In Nature this week, a team of German researchers report on the discovery that microRNA-34a is induced in the aging heart, and that in vivo silencing or genetic deletion of the small, non-coding RNA reduces age-related cardiomyocyte cell death. Additionally, inhibition of the miRNA reduces cell death and fibrosis following heart attack and improves recovery. The team also reports on a novel direct target of the miRNA, which reduces telomere shortening, DNA damage responses, and cardiomyocyte apoptosis, as well as improves functional recovery after acute myocardial infarction.
In Nature Biotechnology, a multi-institute team of Korean researchers publishes a genome-scale collection of transcription activator-like effector nucleases, or TALENs, which can be engineered to bind specific genomic loci and enable the introduction of precise genetic modifications in human cells. The scientists selected target sites that did not have highly similar sequences elsewhere in the genome to avoid off-target mutations and assembled TALEN plasmids for 18,740 protein-coding genes. They used the library to generate single- and double-gene-knockout cells in which NF-kappa B signaling pathways were disrupted, and found that these cells "showed unambiguous suppression of signal transduction" compared with ones treated with short interfering RNAs.

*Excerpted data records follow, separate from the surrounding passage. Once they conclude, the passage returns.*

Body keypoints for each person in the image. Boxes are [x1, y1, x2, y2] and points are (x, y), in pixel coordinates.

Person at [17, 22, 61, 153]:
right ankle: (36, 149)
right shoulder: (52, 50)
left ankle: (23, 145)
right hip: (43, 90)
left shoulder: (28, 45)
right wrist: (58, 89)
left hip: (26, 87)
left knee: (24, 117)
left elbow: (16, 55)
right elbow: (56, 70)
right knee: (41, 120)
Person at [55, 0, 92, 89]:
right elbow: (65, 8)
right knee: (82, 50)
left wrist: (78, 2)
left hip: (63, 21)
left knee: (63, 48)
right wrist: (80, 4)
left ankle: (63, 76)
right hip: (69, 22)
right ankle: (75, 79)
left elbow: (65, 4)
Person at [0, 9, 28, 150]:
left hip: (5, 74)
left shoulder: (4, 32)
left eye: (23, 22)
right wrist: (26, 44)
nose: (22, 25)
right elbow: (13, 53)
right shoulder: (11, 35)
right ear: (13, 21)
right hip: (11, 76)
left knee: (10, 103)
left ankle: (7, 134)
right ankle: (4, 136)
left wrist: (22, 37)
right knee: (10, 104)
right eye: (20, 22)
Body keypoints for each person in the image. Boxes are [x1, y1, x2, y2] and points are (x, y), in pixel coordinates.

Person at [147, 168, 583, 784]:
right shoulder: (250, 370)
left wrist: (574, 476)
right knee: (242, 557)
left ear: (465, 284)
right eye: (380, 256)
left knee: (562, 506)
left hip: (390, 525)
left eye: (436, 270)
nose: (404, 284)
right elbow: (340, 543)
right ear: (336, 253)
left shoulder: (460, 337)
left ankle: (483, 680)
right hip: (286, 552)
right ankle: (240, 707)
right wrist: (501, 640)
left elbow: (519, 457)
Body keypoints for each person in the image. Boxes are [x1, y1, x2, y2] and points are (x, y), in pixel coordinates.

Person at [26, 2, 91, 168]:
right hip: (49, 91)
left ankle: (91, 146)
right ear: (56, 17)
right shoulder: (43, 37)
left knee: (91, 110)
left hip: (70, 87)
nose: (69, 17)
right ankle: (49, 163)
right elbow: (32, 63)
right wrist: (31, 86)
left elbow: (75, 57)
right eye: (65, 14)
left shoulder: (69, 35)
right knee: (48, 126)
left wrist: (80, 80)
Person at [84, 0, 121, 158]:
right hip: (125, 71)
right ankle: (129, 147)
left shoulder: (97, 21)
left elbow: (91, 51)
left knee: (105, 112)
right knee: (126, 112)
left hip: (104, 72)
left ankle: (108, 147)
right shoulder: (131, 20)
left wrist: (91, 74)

Meanwhile, in Nature Cell Biology, a team led by Max Planck Institute investigators report on the development of a genomic toolkit enabling the examination of kinesin and myosin motor functions in cells. They generated of a library of 243 amino- and carboxy-terminally tagged mouse and human bacterial artificial chromosome transgenes to establish 227 stably transfected HeLa cell lines, 15 mouse embryonic stem cell lines, and 1 transgenic mouse line. "The cells were characterized by expression and localization analyses and further investigated by affinity-purification mass spectrometry, identifying 191 candidate protein-protein interactions." The result is a set of validated resources and candidate molecular pathways for investigating motor protein function across cell lineages.